BEGIN Materials provided

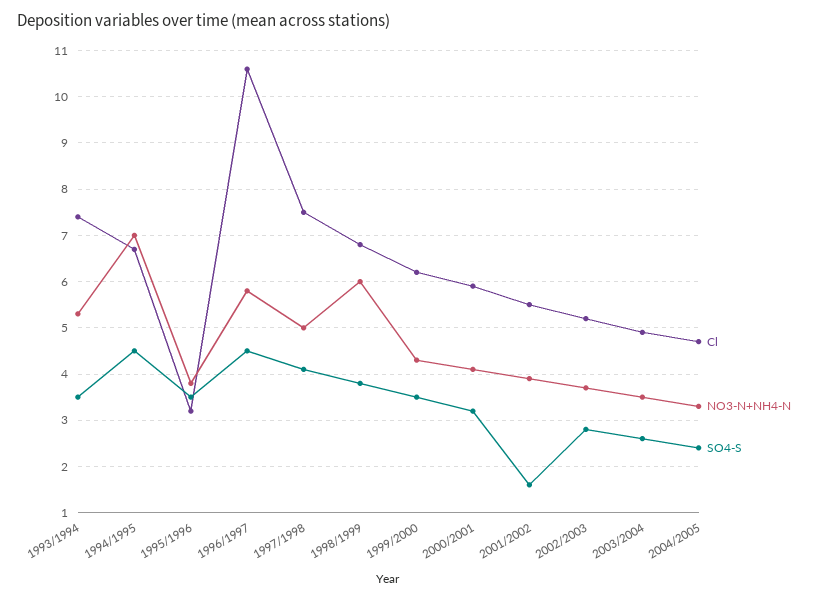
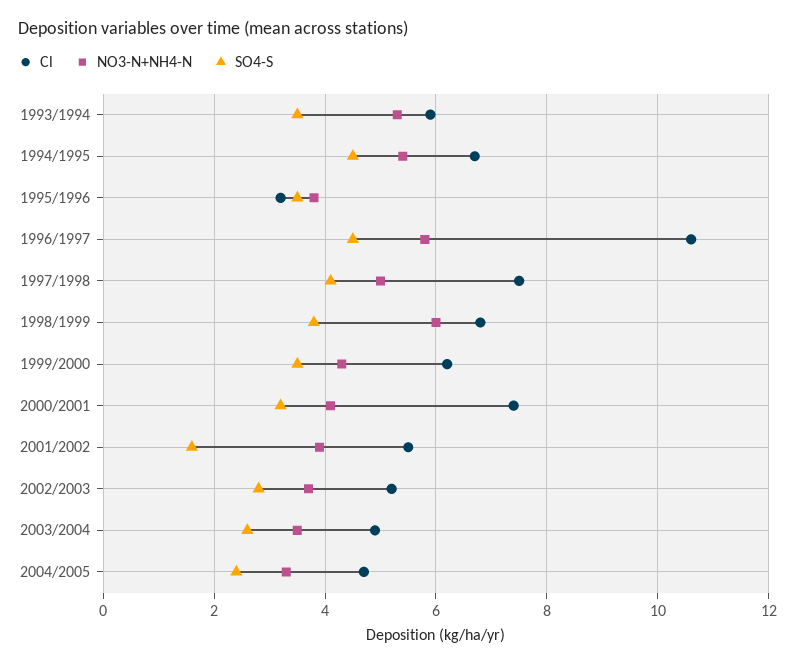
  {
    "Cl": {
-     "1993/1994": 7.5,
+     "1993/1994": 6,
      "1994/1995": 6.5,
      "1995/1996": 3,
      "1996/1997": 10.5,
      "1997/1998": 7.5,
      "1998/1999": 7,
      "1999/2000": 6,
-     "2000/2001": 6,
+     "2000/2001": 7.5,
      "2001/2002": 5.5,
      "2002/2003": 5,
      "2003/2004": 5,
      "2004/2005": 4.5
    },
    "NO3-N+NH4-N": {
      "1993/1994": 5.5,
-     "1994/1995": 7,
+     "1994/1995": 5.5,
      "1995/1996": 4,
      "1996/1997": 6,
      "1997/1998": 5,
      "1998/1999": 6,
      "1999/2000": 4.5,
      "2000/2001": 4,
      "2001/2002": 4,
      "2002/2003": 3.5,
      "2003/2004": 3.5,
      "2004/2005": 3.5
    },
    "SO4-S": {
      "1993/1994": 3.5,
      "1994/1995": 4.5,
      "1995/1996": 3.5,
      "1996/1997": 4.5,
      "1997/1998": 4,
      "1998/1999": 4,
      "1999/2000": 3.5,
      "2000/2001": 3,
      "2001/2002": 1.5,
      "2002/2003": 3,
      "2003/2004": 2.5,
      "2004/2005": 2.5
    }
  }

END Materials provided
BEGIN Materials provided

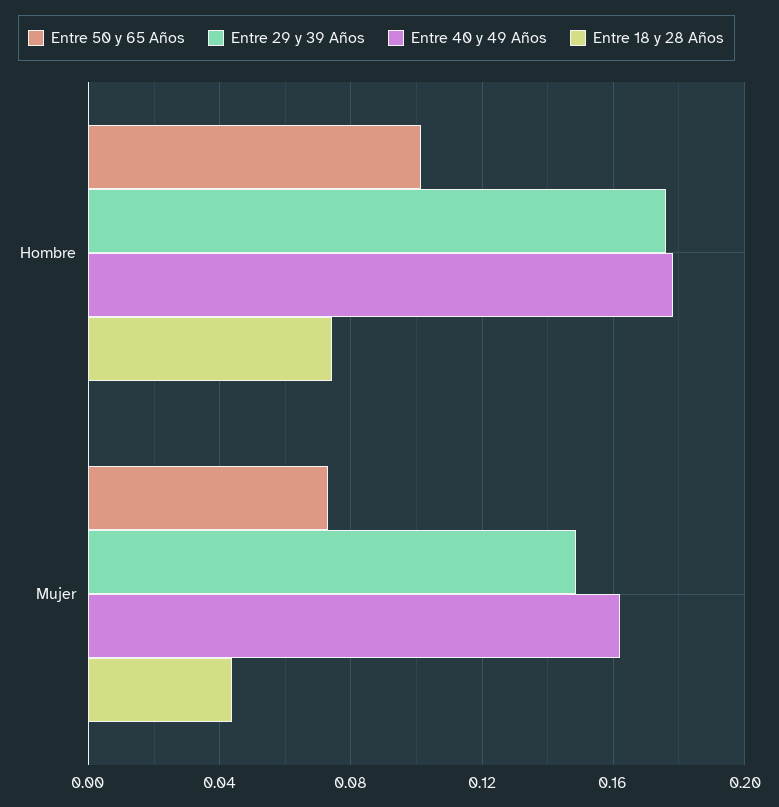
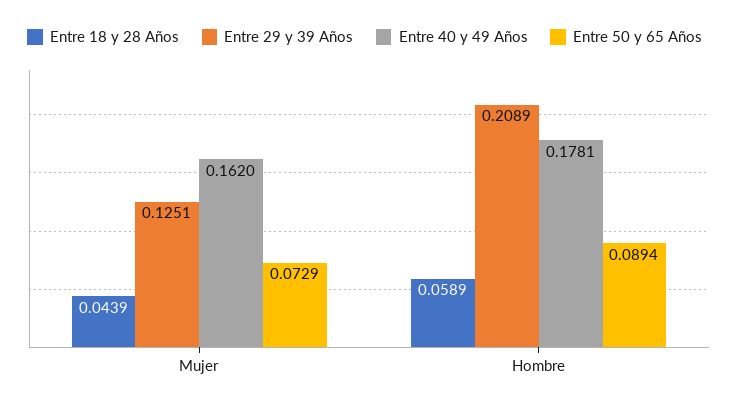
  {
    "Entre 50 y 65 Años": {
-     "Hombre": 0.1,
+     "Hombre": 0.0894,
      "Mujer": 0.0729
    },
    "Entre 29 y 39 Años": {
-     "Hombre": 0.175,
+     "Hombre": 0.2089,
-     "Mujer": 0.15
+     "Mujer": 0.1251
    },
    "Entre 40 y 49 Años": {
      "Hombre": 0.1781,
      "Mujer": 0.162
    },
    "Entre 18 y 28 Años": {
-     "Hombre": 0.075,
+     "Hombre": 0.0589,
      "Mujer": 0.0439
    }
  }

END Materials provided
BEGIN Materials provided

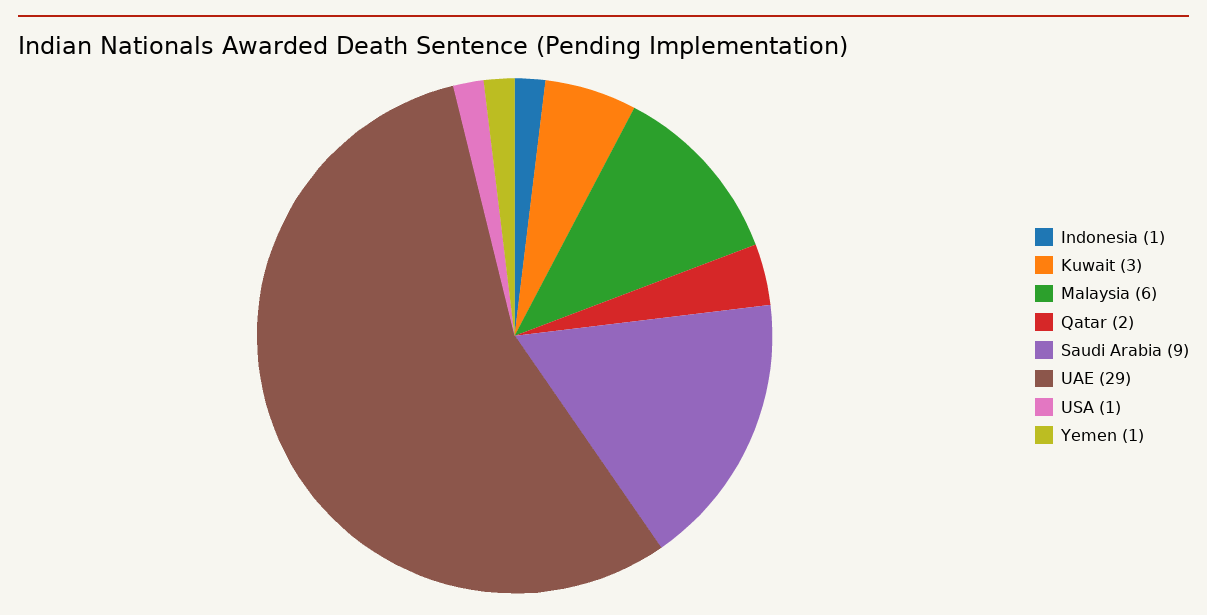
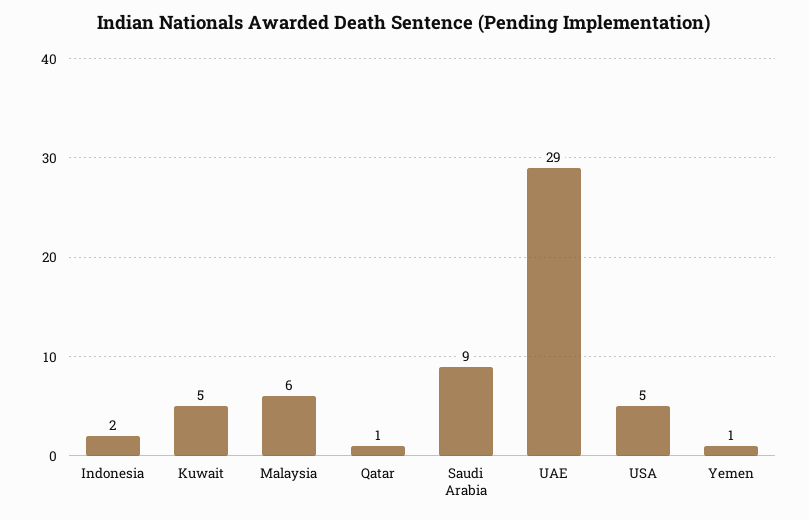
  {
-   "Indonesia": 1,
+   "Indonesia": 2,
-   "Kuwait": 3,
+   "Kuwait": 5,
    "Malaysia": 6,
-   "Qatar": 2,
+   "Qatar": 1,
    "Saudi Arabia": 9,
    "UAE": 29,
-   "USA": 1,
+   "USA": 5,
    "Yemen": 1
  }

END Materials provided

Gather each line in the data that holds the string "Mujer".

      "Mujer": 0.0729
-     "Mujer": 0.15
+     "Mujer": 0.1251
      "Mujer": 0.162
      "Mujer": 0.0439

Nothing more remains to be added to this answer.